The recognition unit 23 may be operated by a control unit (processing circuitry), described later, executing an appropriate program.

Here, the verification test in which a fluorescent ink was actually identified based on the learned model is described.

In each verification test, samples S1 to S11 prepared by printing 11 types of inks on white paper were used. FIG. 5 illustrates color images captured by irradiating the samples S1 to S11 with ultraviolet light. Although the images in FIG. 5 are illustrated in gray scale, color images were used in the actual verification test. In each verification test, 10 color images were provided for each sample. The inks of the samples S1 and S2 are not fluorescent inks but inks that do not emit fluorescence in the visible range and in the infrared range. The inks of the samples S3 and S4 are fluorescent inks that each have an emission peak in the green wavelength band in the visible range (the samples S3 and S4 are different in peak intensity) but do not emit fluorescence in the infrared range. The inks of the samples S5 and S6 are fluorescent inks that each have an emission peak in the near-infrared range (the samples S5 and S6 are different in peak intensity) but do not emit fluorescence in the visible range. The samples S7 to S11 are special fluorescent inks that each have an emission peak in the green wavelength band in the visible range and an emission peak in the near-infrared range (the samples S7 to S11 are different in peak intensity). That is, the color images of the samples S3 to S11 are color fluorescent images.

» Written task 1: Reproduce every one of the records below line for line, leaving the pictures out of your answer.
The records do not share a source with the ink verification text.

» Records:

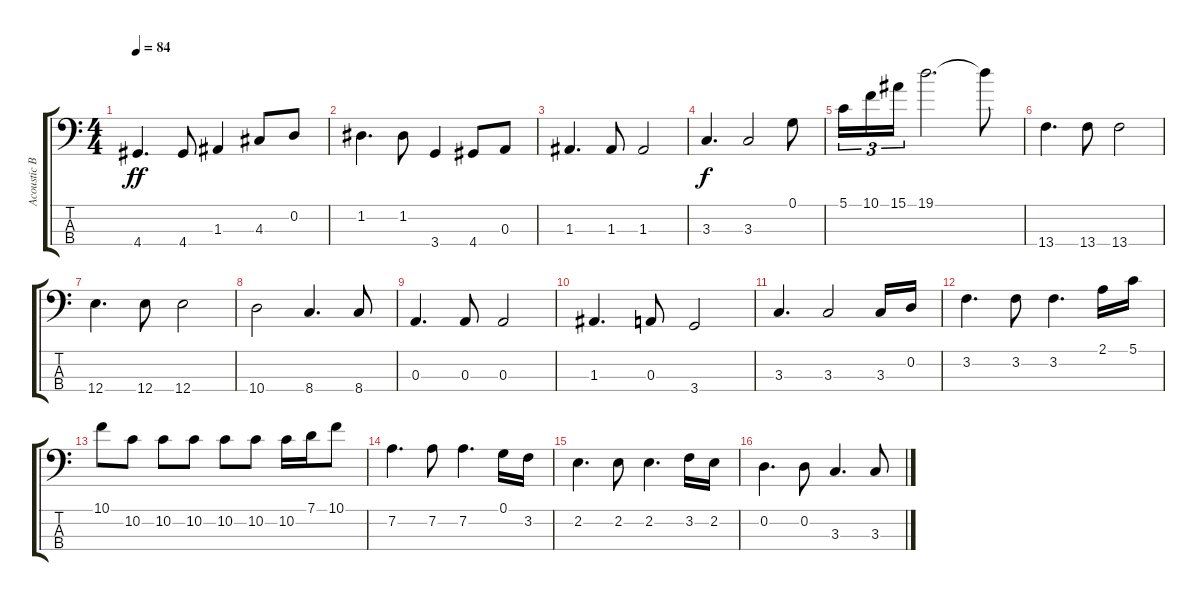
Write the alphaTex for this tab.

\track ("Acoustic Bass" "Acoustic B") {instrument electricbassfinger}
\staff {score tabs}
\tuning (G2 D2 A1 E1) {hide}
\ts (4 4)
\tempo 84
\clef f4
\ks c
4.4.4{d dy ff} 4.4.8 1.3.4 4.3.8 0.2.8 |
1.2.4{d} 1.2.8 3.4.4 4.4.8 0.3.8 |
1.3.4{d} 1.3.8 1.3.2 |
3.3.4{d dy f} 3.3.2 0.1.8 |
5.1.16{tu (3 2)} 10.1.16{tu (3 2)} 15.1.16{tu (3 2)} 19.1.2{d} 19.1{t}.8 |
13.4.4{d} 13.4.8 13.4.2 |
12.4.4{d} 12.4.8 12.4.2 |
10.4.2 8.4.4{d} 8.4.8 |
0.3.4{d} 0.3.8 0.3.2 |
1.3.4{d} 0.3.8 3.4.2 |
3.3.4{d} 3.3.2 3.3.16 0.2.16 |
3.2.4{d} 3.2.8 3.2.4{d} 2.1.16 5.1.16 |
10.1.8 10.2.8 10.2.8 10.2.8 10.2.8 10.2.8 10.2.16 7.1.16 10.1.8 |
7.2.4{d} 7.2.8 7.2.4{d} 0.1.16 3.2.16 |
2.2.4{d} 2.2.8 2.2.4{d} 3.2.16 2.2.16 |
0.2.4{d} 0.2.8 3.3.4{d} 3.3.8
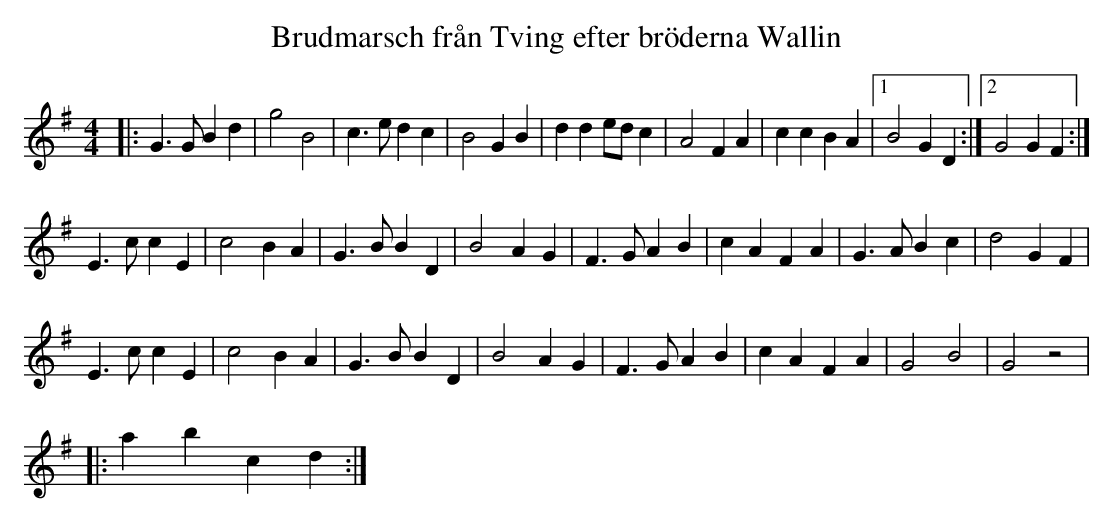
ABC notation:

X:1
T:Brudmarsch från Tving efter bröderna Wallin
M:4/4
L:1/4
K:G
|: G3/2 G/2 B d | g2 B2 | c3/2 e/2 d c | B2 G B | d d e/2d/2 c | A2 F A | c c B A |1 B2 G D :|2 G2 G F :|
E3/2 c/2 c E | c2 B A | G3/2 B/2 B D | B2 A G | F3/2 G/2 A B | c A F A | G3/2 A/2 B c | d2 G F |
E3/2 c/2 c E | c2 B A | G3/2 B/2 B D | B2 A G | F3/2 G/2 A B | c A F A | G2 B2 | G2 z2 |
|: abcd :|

» Written task 2: Write out the part of the ink verification text from "The recognition unit" up to and including "model is described." without changing a word.

» Solution 1:
Write the alphaTex for this tab.

\track ("Acoustic Bass" "Acoustic B") {instrument electricbassfinger}
\staff {score tabs}
\tuning (G2 D2 A1 E1) {hide}
\ts (4 4)
\tempo 84
\clef f4
\ks c
4.4.4{d dy ff} 4.4.8 1.3.4 4.3.8 0.2.8 |
1.2.4{d} 1.2.8 3.4.4 4.4.8 0.3.8 |
1.3.4{d} 1.3.8 1.3.2 |
3.3.4{d dy f} 3.3.2 0.1.8 |
5.1.16{tu (3 2)} 10.1.16{tu (3 2)} 15.1.16{tu (3 2)} 19.1.2{d} 19.1{t}.8 |
13.4.4{d} 13.4.8 13.4.2 |
12.4.4{d} 12.4.8 12.4.2 |
10.4.2 8.4.4{d} 8.4.8 |
0.3.4{d} 0.3.8 0.3.2 |
1.3.4{d} 0.3.8 3.4.2 |
3.3.4{d} 3.3.2 3.3.16 0.2.16 |
3.2.4{d} 3.2.8 3.2.4{d} 2.1.16 5.1.16 |
10.1.8 10.2.8 10.2.8 10.2.8 10.2.8 10.2.8 10.2.16 7.1.16 10.1.8 |
7.2.4{d} 7.2.8 7.2.4{d} 0.1.16 3.2.16 |
2.2.4{d} 2.2.8 2.2.4{d} 3.2.16 2.2.16 |
0.2.4{d} 0.2.8 3.3.4{d} 3.3.8
ABC notation:

X:1
T:Brudmarsch från Tving efter bröderna Wallin
M:4/4
L:1/4
K:G
|: G3/2 G/2 B d | g2 B2 | c3/2 e/2 d c | B2 G B | d d e/2d/2 c | A2 F A | c c B A |1 B2 G D :|2 G2 G F :|
E3/2 c/2 c E | c2 B A | G3/2 B/2 B D | B2 A G | F3/2 G/2 A B | c A F A | G3/2 A/2 B c | d2 G F |
E3/2 c/2 c E | c2 B A | G3/2 B/2 B D | B2 A G | F3/2 G/2 A B | c A F A | G2 B2 | G2 z2 |
|: abcd :|

» Solution 2:
The recognition unit 23 may be operated by a control unit (processing circuitry), described later, executing an appropriate program.

Here, the verification test in which a fluorescent ink was actually identified based on the learned model is described.